The Constitution mandates that juries be drawn from a “fair cross-section” of the community. Yet public opinion polls show that a substantial portion of the community opposes the death penalty. How, then, can the government seat a jury that will fairly decide whether to impose the death penalty and protect a defendant’s constitutional jury rights?
The legal system’s longstanding answer to this question is a procedure called “death qualification,” which allows prosecutors to dismiss any prospective jurors who say they will not ever impose a death sentence. Forty years ago, in Lockhart v. McCree (1986), the U.S. Supreme Court was confronted with social science research demonstrating that the death qualification process resulted in a jury that was not only more likely to sentence a person to death, but to convict them. The Court was asked to decide whether the removal of prospective jurors opposed to the death penalty unconstitutionally violated the fair cross section requirement of the Sixth Amendment.
The Court answered no. The state has a legitimate interest to impanel jurors who “can properly and impartially apply the law to the facts of the case at both the guilt and sentencing phases of a capital trial.” The “essence of a ‘fair cross-section’ claim is the systematic exclusion of ‘a distinctive group in the community,’” then-Justice William Rehnquist wrote for the 6 – 3 majority, and “groups defined solely in terms of shared attitudes” did not qualify as distinctive. He offered contrasting examples. “‘Death qualification,’ unlike the wholesale exclusion of [B]lacks, women, or Mexican-Americans from jury service,” he wrote, “is carefully designed to serve” the state’s interests. The majority concluded there was “very little danger” that death qualification was or could become “a means for the State to arbitrarily skew the composition of capital-case juries.”

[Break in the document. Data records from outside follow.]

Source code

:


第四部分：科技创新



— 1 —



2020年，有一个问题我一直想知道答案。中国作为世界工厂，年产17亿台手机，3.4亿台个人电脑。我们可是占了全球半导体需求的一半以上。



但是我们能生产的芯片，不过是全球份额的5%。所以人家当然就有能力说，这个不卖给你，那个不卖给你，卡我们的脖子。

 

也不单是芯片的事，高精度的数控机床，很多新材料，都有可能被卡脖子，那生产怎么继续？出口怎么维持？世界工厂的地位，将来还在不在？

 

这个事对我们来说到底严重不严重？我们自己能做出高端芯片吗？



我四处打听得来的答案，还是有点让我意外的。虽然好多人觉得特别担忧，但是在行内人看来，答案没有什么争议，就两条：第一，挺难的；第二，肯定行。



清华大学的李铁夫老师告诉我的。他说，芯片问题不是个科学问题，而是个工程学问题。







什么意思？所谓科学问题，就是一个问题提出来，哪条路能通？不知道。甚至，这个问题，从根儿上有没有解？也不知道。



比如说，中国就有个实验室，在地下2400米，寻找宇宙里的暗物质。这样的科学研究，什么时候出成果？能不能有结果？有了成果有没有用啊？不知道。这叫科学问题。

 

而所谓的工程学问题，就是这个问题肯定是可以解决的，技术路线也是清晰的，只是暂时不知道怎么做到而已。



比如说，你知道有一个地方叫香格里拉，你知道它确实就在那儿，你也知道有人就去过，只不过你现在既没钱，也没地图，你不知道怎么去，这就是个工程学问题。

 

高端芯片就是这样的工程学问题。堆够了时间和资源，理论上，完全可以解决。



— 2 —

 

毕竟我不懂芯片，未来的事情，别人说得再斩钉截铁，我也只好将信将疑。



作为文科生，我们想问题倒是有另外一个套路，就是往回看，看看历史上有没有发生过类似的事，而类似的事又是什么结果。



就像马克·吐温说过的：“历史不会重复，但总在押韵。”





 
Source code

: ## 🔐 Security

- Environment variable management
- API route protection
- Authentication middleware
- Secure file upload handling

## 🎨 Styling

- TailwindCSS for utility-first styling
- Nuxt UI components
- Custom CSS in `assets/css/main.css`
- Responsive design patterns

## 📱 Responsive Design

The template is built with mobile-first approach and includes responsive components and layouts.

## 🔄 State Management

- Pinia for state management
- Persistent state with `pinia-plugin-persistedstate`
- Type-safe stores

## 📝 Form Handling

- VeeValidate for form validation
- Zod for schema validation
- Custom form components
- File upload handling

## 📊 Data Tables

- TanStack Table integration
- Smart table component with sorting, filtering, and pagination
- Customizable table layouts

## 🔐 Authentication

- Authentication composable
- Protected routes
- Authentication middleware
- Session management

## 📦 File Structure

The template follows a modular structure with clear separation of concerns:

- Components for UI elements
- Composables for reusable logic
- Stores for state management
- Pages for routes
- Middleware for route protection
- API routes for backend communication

But in the decades since the decision, studies have conclusively demonstrated that death qualification does just that. Black Americans — and Black women in particular — are excluded from capital juries in large numbers because they are more likely to oppose the death penalty. And evidence suggests that prosecutors recognize this effect, and some use it alongside peremptory strikes to engineer whiter capital juries.
This Black History Month, the Death Penalty Information Center examines the troubling legacy of Lockhart at 40.
The Long History of Racial Discrimination in Jury Selection
There have been systematic efforts to exclude people of color from jury participation for centuries. Across the United States, during the 18th and 19th centuries, jury service was legally limited to white male property owners. In Swain v. Alabama (1965), the Supreme Court heard the case of a Black man sentenced to death for rape by an all-white jury, in a county where no Black person had served on a jury in over a decade. Such outcomes were not anomalies but the product of intentional, systematic exclusion of Black citizens from jury service.